RECORDS SUPPLIED:

┌──

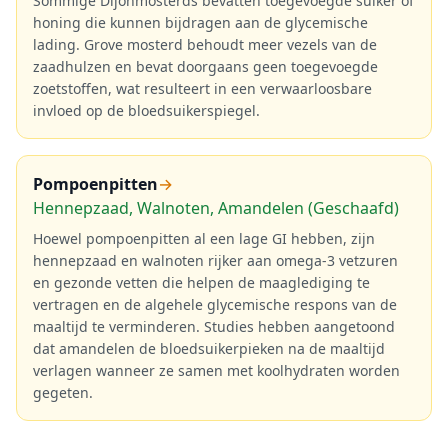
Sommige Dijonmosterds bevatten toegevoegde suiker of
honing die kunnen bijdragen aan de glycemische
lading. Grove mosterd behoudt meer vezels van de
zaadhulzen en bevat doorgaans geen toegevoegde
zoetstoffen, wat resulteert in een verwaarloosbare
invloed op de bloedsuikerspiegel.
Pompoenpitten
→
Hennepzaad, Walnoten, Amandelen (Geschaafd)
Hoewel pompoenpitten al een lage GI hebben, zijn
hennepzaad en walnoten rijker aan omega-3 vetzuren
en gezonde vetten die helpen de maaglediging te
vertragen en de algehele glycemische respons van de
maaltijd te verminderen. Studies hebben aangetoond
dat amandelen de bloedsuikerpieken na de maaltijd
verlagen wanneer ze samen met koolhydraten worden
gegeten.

└──
┌──

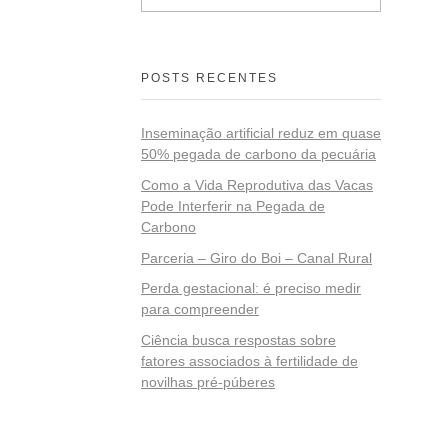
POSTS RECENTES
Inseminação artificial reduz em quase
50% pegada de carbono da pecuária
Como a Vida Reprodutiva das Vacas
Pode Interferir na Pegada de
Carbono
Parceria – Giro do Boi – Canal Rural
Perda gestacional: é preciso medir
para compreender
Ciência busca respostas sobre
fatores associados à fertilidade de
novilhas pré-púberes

└──

WORK REQUIRED:
Search the data above for the string "glycemische" and copy each line that has it.

SOLUTION:
honing die kunnen bijdragen aan de glycemische
vertragen en de algehele glycemische respons van de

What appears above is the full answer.